When and why did things start to change? The latter half of the 17th century saw the start of a backlash against extreme Puritanism, particularly among the upper classes who observed the louche goings on at court, led by the libidinous Charles II. But as Mr Dabhoiwala persuasively argues, the reasons for the first sexual revolution were complex and varied. The migration of people to big cities had made the bonds of traditional morality much harder to enforce, while the explosion of mass-printed media both spread ideas and exploited prurient interest in sexual shenanigans. Exploration also had an influence, as travellers returned with tales of very different sexual cultures.
But the key driver, Mr Dabhoiwala believes, was the spread of religious tolerance and nonconformity, which eroded the church’s authority and let people define morality more personally. Samuel Johnson, a high Tory Anglican, spoke for many in 1750 when he opined that “every man should regulate his actions by his own conscience”. His close friend and amanuensis, James Boswell, chronicled his own frequent encounters with whores and musings on polygamy with little show of guilt. For Boswell and many of his contemporaries, morals were “an uncertain thing”. The upper-middle-class members of the Beggar’s Benison club in Scotland, founded in 1732, apparently thought nothing of arranging meetings where they could drink, sing and fondle naked women. Such evenings were brought to a fitting climax, as it were, when they would communally ejaculate into a ceremonial pewter platter. The book is rich in anecdotes, funny, touching and seedy.

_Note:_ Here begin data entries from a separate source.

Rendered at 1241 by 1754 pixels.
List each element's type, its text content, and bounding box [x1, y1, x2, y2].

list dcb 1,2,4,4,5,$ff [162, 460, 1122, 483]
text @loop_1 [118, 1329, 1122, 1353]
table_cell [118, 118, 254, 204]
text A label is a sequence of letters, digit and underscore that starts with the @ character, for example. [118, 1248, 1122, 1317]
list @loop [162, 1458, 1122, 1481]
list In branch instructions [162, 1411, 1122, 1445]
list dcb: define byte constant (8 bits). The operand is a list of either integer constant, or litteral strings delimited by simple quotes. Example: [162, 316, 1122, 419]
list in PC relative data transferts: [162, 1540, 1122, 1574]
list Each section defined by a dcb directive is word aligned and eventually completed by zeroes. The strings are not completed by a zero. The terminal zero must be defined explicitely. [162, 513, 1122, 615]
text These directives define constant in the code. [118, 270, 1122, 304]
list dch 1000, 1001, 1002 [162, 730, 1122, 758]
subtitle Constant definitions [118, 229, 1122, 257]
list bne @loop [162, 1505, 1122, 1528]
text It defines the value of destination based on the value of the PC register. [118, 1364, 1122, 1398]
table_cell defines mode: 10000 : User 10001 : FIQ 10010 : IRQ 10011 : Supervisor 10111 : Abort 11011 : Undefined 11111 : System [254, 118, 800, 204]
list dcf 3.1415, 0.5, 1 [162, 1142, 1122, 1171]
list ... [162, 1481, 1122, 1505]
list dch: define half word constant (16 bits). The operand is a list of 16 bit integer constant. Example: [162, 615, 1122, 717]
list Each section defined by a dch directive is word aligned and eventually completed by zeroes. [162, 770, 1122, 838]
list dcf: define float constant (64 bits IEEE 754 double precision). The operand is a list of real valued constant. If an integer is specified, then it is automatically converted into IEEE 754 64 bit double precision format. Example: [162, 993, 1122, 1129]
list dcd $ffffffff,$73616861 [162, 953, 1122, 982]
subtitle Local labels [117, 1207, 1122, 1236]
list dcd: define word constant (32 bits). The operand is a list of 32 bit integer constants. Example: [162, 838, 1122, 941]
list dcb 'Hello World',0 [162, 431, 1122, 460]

Yet it would be wrong to view late-18th-century attitudes towards sex as a prototype of our own. Sexual liberation was largely confined to the ranks of well-to-do chaps. It was generally assumed that while it was “natural” for men to pursue sexual opportunity, women were instinctively more virtuous (in complete contrast with the prior belief that women were the more uncontrollably lustful sex). Thus women were seen as vulnerable to male seduction, particularly by unscrupulous rakes who plotted with bawds to ensnare the innocent. William Hogarth’s 1732 engravings of “The Harlot’s Progress” were wildly popular, as were Samuel Richardson’s moralising novels, “Pamela” and “Clarissa”. The number of prostitutes in London grew exponentially, but they came to be regarded less as wicked sirens and more as victims of men’s carnal appetites who deserved not punishment but pity—and, when possible, salvation and reform by charitable institutions.
“The Origins of Sex” is a splendidly informative and entertaining book, but Mr Dabhoiwala leaves us with quite a few frustratingly loose ends. He has little to say, for example, about contraception, which was central to the sexual revolution of the 1960s. Sheaths of various kinds became popular in the 18th century, but libertines such as Casanova saw them more as protection against disease than as a form of birth control. What women thought about contraception is left blank. And by restricting himself to the period running roughly between 1600 and 1800, the author is able to bypass the late-Victorian return to sexual discipline, which lingered well into the last century. The difference, he would say, is that even the most prudish Victorians saw sexuality largely as a private matter, which the state should neither judge nor attempt to regulate. If only young Iranians were so lucky.